Echo the listing, starting at the line that contains "অপপ্রচার’—বোরহানউদ্দিনে প্রধান শিক্ষক" and stopping after the line that contains "এই মাত্র পাওয়া". Reproduce those lines verbatim and nothing else.

Records for the exercise Block Start

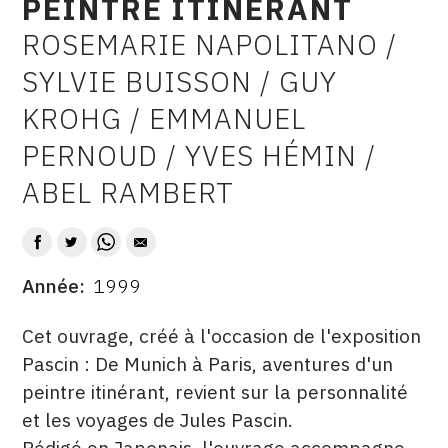
PEINTRE ITINÉRANT
CONTACT
ROSEMARIE NAPOLITANO /
AUTEUR
CGU
SYLVIE BUISSON / GUY
CGV
KROHG / EMMANUEL
PERNOUD / YVES HÉMIN /
SUIVEZ-NOUS
ABEL RAMBERT
INSTAGRAM
FACEBOOK
Année
1999
DATE
TWITTER
DESCRITPTION
Cet ouvrage, créé à l'occasion de l'exposition
PINTEREST
Pascin : De Munich à Paris, aventures d'un
peintre itinérant, revient sur la personnalité
et les voyages de Jules Pascin.
Rédigé en Japonais, l'ouvrage accompagne,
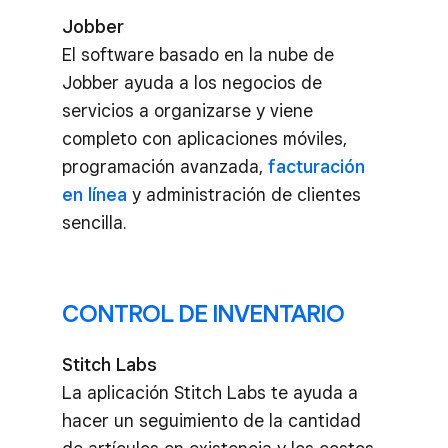
Jobber
El software basado en la nube de
Jobber ayuda a los negocios de
servicios a organizarse y viene
completo con aplicaciones móviles,
programación avanzada,
facturación
en línea
y administración de clientes
sencilla.
CONTROL DE INVENTARIO
Stitch Labs
La aplicación Stitch Labs te ayuda a
hacer un seguimiento de la cantidad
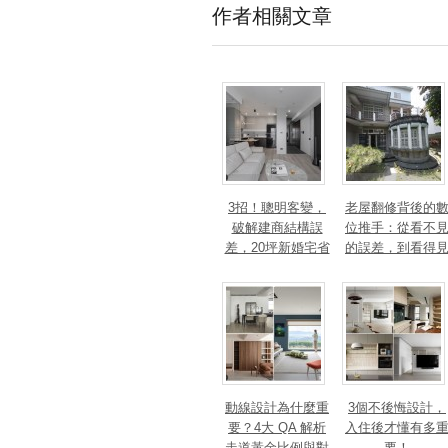
作者相關文章
3招！聰明客變，
老屋翻修背後的
破解建商結構誤
位推手：從看不
差，20坪新婚宅省
的誤差，到看得
下「二工」的冤枉
的精準改造
錢
動線設計為什麼重
3個不後悔設計，
要？4大 QA 解析
入住後才懂有多
走道黃金比例與對
要！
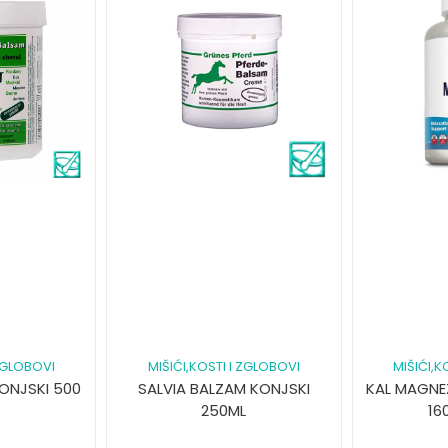
 ZGLOBOVI
MIŠIĆI,KOSTI I ZGLOBOVI
MIŠIĆI,K
ONJSKI 500
SALVIA BALZAM KONJSKI
KAL MAGNEZ
250ML
16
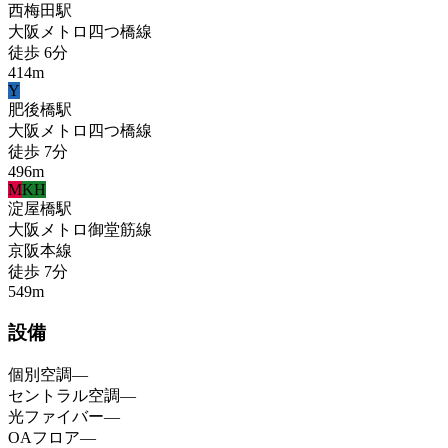
西梅田
駅
大阪メトロ四つ橋線
徒歩
6
分
414
m
Y
肥後橋
駅
大阪メトロ四つ橋線
徒歩
7
分
496
m
M
KH
淀屋橋
駅
大阪メトロ御堂筋線
京阪本線
徒歩
7
分
549
m
設備
個別空調
—
セントラル空調
—
光ファイバー
—
OAフロア
—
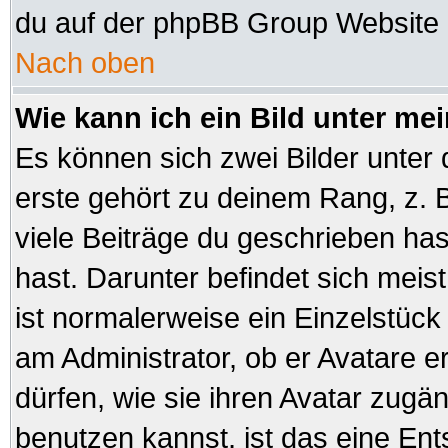
du auf der phpBB Group Website (
Nach oben
Wie kann ich ein Bild unter 
Es können sich zwei Bilder unte
erste gehört zu deinem Rang, z. B
viele Beiträge du geschrieben ha
hast. Darunter befindet sich meist
ist normalerweise ein Einzelstüc
am Administrator, ob er Avatare e
dürfen, wie sie ihren Avatar zug
benutzen kannst, ist das eine En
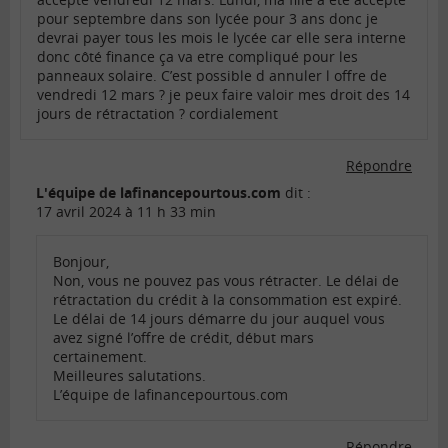
pour septembre dans son lycée pour 3 ans donc je
devrai payer tous les mois le lycée car elle sera interne
donc côté finance ça va etre compliqué pour les
panneaux solaire. C’est possible d annuler l offre de
vendredi 12 mars ? je peux faire valoir mes droit des 14
jours de rétractation ? cordialement
Répondre
L'équipe de lafinancepourtous.com
dit :
17 avril 2024 à 11 h 33 min
Bonjour,
Non, vous ne pouvez pas vous rétracter. Le délai de
rétractation du crédit à la consommation est expiré.
Le délai de 14 jours démarre du jour auquel vous
avez signé l’offre de crédit, début mars
certainement.
Meilleures salutations.
L’équipe de lafinancepourtous.com
Répondre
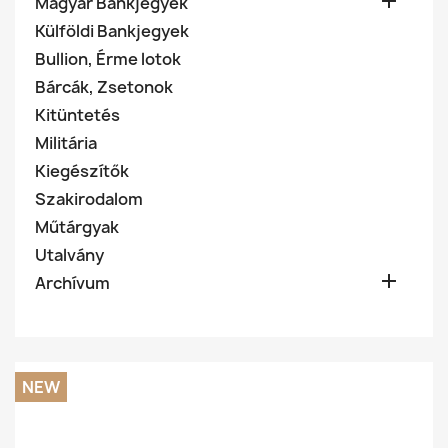

Magyar Bankjegyek
Külföldi Bankjegyek
Bullion, Érme lotok
Bárcák, Zsetonok
Kitüntetés
Militária
Kiegészítők
Szakirodalom
Műtárgyak
Utalvány

Archívum
NEW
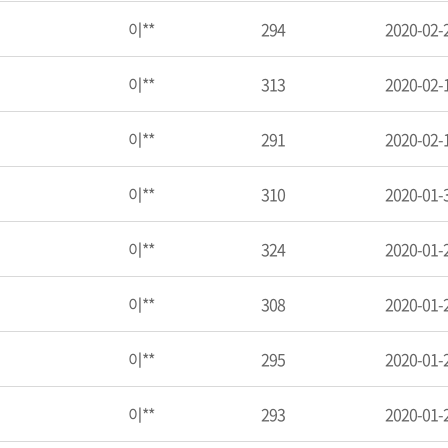
이**
294
2020-02-
이**
313
2020-02-
이**
291
2020-02-
이**
310
2020-01-
이**
324
2020-01-
이**
308
2020-01-
이**
295
2020-01-
이**
293
2020-01-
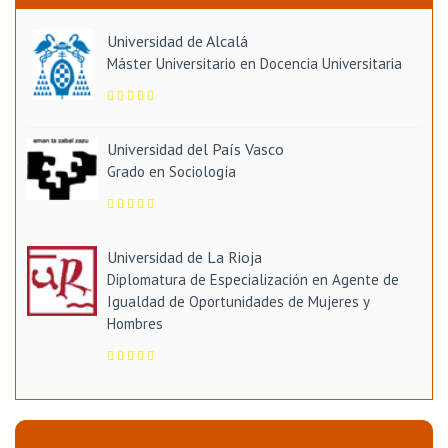
Universidad de Alcalá
Máster Universitario en Docencia Universitaria
Universidad del País Vasco
Grado en Sociología
Universidad de La Rioja
Diplomatura de Especialización en Agente de
Igualdad de Oportunidades de Mujeres y
Hombres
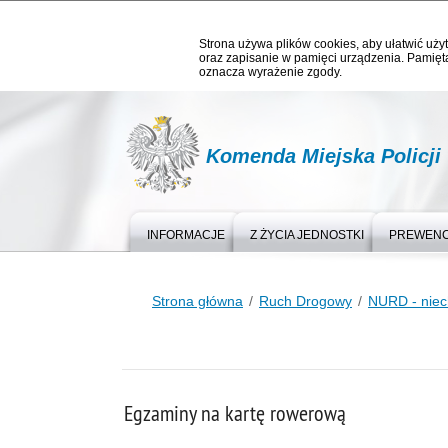
Strona używa plików cookies, aby ułatwić użyt
oraz zapisanie w pamięci urządzenia. Pamięta
oznacza wyrażenie zgody.
Komenda Miejska Policji
INFORMACJE
Z ŻYCIA JEDNOSTKI
PREWEN
Strona główna
Ruch Drogowy
NURD - niec
Egzaminy na kartę rowerową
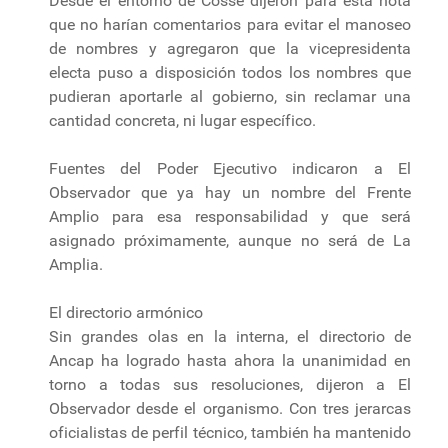
Desde el entorno de Cosse dijeron para esta nota
que no harían comentarios para evitar el manoseo
de nombres y agregaron que la vicepresidenta
electa puso a disposición todos los nombres que
pudieran aportarle al gobierno, sin reclamar una
cantidad concreta, ni lugar específico.
Fuentes del Poder Ejecutivo indicaron a El
Observador que ya hay un nombre del Frente
Amplio para esa responsabilidad y que será
asignado próximamente, aunque no será de La
Amplia.
El directorio armónico
Sin grandes olas en la interna, el directorio de
Ancap ha logrado hasta ahora la unanimidad en
torno a todas sus resoluciones, dijeron a El
Observador desde el organismo. Con tres jerarcas
oficialistas de perfil técnico, también ha mantenido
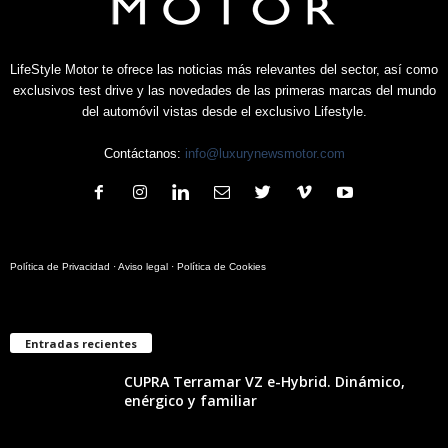
LifeStyle Motor te ofrece las noticias más relevantes del sector, así como
exclusivos test drive y las novedades de las primeras marcas del mundo
del automóvil vistas desde el exclusivo Lifestyle.
Contáctanos:
info@luxurynewsmotor.com
Política de Privacidad
·
Aviso legal
·
Política de Cookies
Entradas recientes
CUPRA Terramar VZ e-Hybrid. Dinámico,
enérgico y familiar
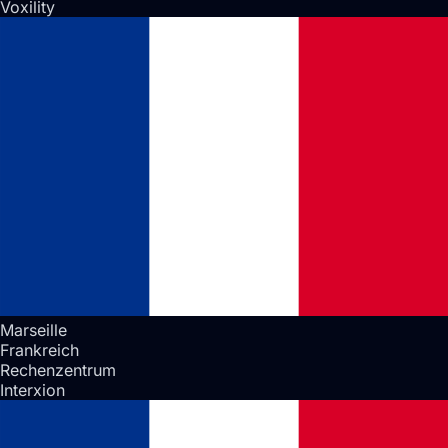
Voxility
Marseille
Frankreich
Rechenzentrum
Interxion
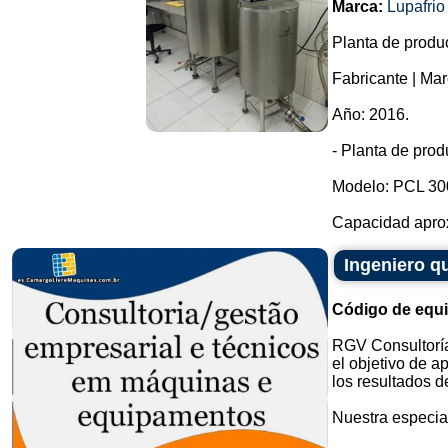
Marca:
Lupafrio
Planta de produc
Fabricante | Mar
Año: 2016.
- Planta de prod
Modelo: PCL 30
Capacidad aproxi
Ingeniero q
Código de equ
RGV Consultoría
el objetivo de a
los resultados d
Nuestra especial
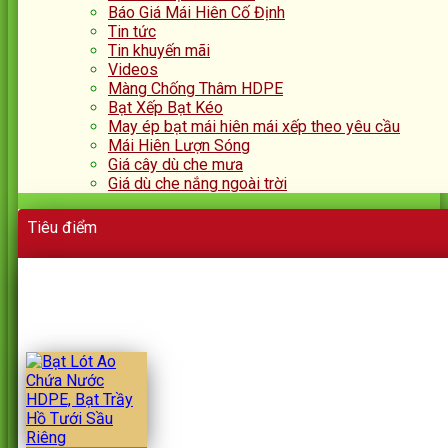
Báo Giá Mái Hiên Cố Định
Tin tức
Tin khuyến mãi
Videos
Màng Chống Thâm HDPE
Bạt Xếp Bạt Kéo
May ép bạt mái hiên mái xếp theo yêu cầu
Mái Hiên Lượn Sóng
Giá cây dù che mưa
Giá dù che nắng ngoài trời
Tiêu điểm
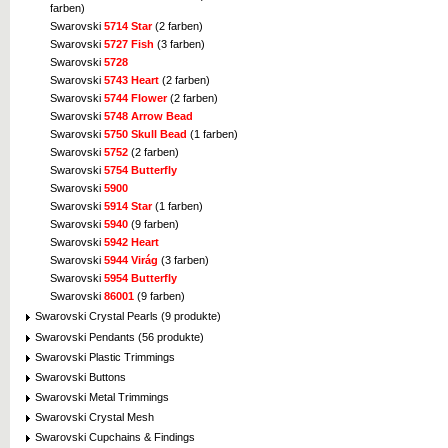
farben)
Swarovski
5714 Star
(2 farben)
Swarovski
5727 Fish
(3 farben)
Swarovski
5728
Swarovski
5743 Heart
(2 farben)
Swarovski
5744 Flower
(2 farben)
Swarovski
5748 Arrow Bead
Swarovski
5750 Skull Bead
(1 farben)
Swarovski
5752
(2 farben)
Swarovski
5754 Butterfly
Swarovski
5900
Swarovski
5914 Star
(1 farben)
Swarovski
5940
(9 farben)
Swarovski
5942 Heart
Swarovski
5944 Virág
(3 farben)
Swarovski
5954 Butterfly
Swarovski
86001
(9 farben)
Swarovski Crystal Pearls (9 produkte)
Swarovski Pendants (56 produkte)
Swarovski Plastic Trimmings
Swarovski Buttons
Swarovski Metal Trimmings
Swarovski Crystal Mesh
Swarovski Cupchains & Findings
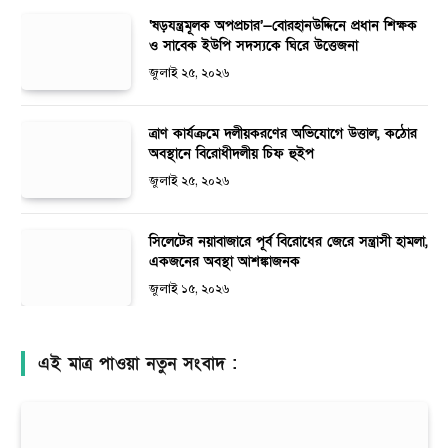
‘ষড়যন্ত্রমূলক অপপ্রচার’—বোরহানউদ্দিনে প্রধান শিক্ষক
ও সাবেক ইউপি সদস্যকে ঘিরে উত্তেজনা
জুলাই ২৫, ২০২৬
ত্রাণ কার্যক্রমে দলীয়করণের অভিযোগে উত্তাল, কঠোর
অবস্থানে বিরোধীদলীয় চিফ হুইপ
জুলাই ২৫, ২০২৬
সিলেটের নয়াবাজারে পূর্ব বিরোধের জেরে সন্ত্রাসী হামলা,
একজনের অবস্থা আশঙ্কাজনক
জুলাই ১৫, ২০২৬
এই মাত্র পাওয়া নতুন সংবাদ :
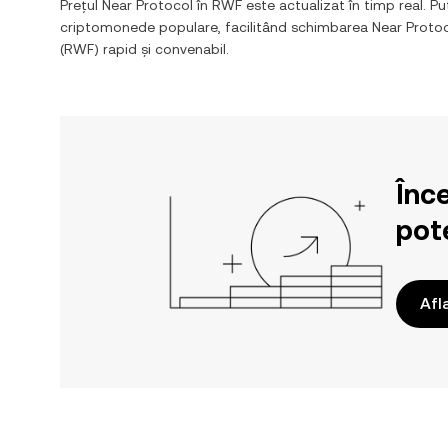
Prețul
Near Protocol
în
RWF
este actualizat în timp real. Pu
criptomonede populare, facilitând schimbarea
Near Proto
(
RWF
) rapid și convenabil.
Înc
pote
Afl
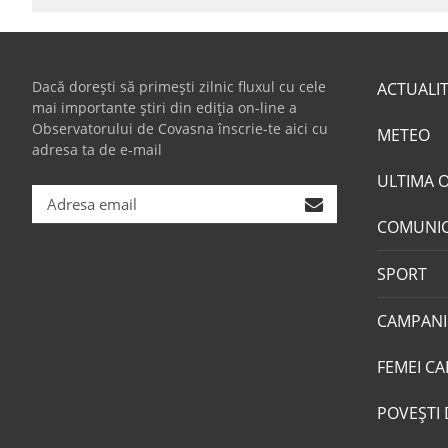
Dacă dorești să primești zilnic fluxul cu cele
ACTUALI
mai importante știri din ediția on-line a
Observatorului de Covasna înscrie-te aici cu
METEO
adresa ta de e-mail
ULTIMA 
COMUNI
SPORT
CAMPANI
FEMEI CA
POVEŞTI 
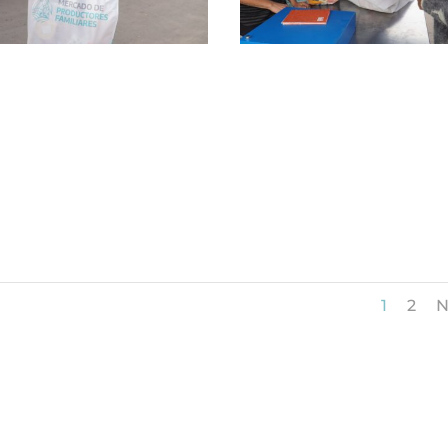
1
2
N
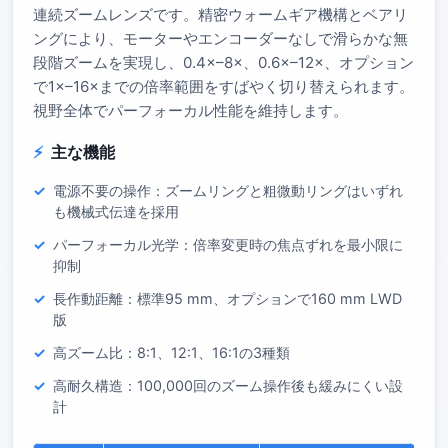
連続ズームレンズです。精密ウォームギア機構とベアリ
ングにより、モーターやエンコーダーなしで滑らかな無
段階ズームを実現し、0.4×–8×、0.6×–12×、オプション
で1×–16×までの倍率範囲をすばやく切り替えられます。
視野全体でパーフォーカル性能を維持します。
主な機能
電源不要の操作：ズームリングと粗微動リングはいずれ
も機械式伝達を採用
パーフォーカル光学：倍率変更時の焦点ずれを最小限に
抑制
長作動距離：標準95 mm、オプションで160 mm LWD
版
高ズーム比：8:1、12:1、16:1の3種類
高耐久構造：100,000回のズーム操作後も緩みにくい設
計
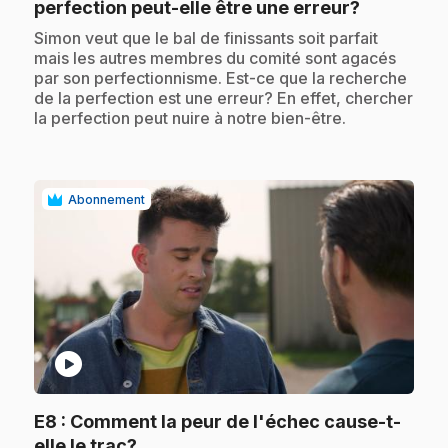
.
perfection peut-elle être une erreur?
.
Simon veut que le bal de finissants soit parfait
mais les autres membres du comité sont agacés
par son perfectionnisme. Est-ce que la recherche
de la perfection est une erreur? En effet, chercher
la perfection peut nuire à notre bien-être.
Abonnement
play_circle
E8
: Comment la peur de l'échec cause-t-
.
elle le trac?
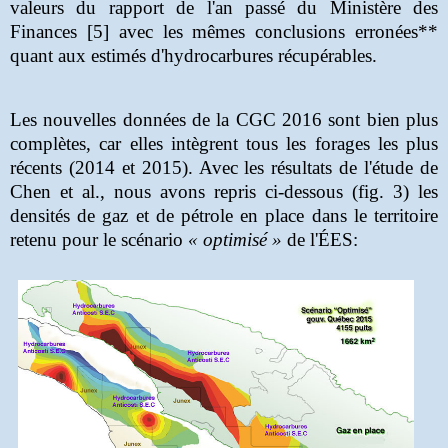
valeurs du rapport de l'an passé du Ministère des
Finances [5] avec les mêmes conclusions erronées**
quant aux estimés d'hydrocarbures récupérables.
Les nouvelles données de la CGC 2016 sont bien plus
complètes, car elles intègrent tous les forages les plus
récents (2014 et 2015). Avec les résultats de l'étude de
Chen et al., nous avons repris ci-dessous (fig. 3) les
densités de gaz et de pétrole en place dans le territoire
retenu pour le scénario
« optimisé »
de l'ÉES
:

Records for the exercise Block End

Solution to the exercise:
‘ষড়যন্ত্রমূলক অপপ্রচার’—বোরহানউদ্দিনে প্রধান শিক্ষক
ও সাবেক ইউপি সদস্যকে ঘিরে উত্তেজনা
জুলাই ২৫, ২০২৬
ত্রাণ কার্যক্রমে দলীয়করণের অভিযোগে উত্তাল, কঠোর
অবস্থানে বিরোধীদলীয় চিফ হুইপ
জুলাই ২৫, ২০২৬
সিলেটের নয়াবাজারে পূর্ব বিরোধের জেরে সন্ত্রাসী হামলা,
একজনের অবস্থা আশঙ্কাজনক
জুলাই ১৫, ২০২৬
এই মাত্র পাওয়া নতুন সংবাদ :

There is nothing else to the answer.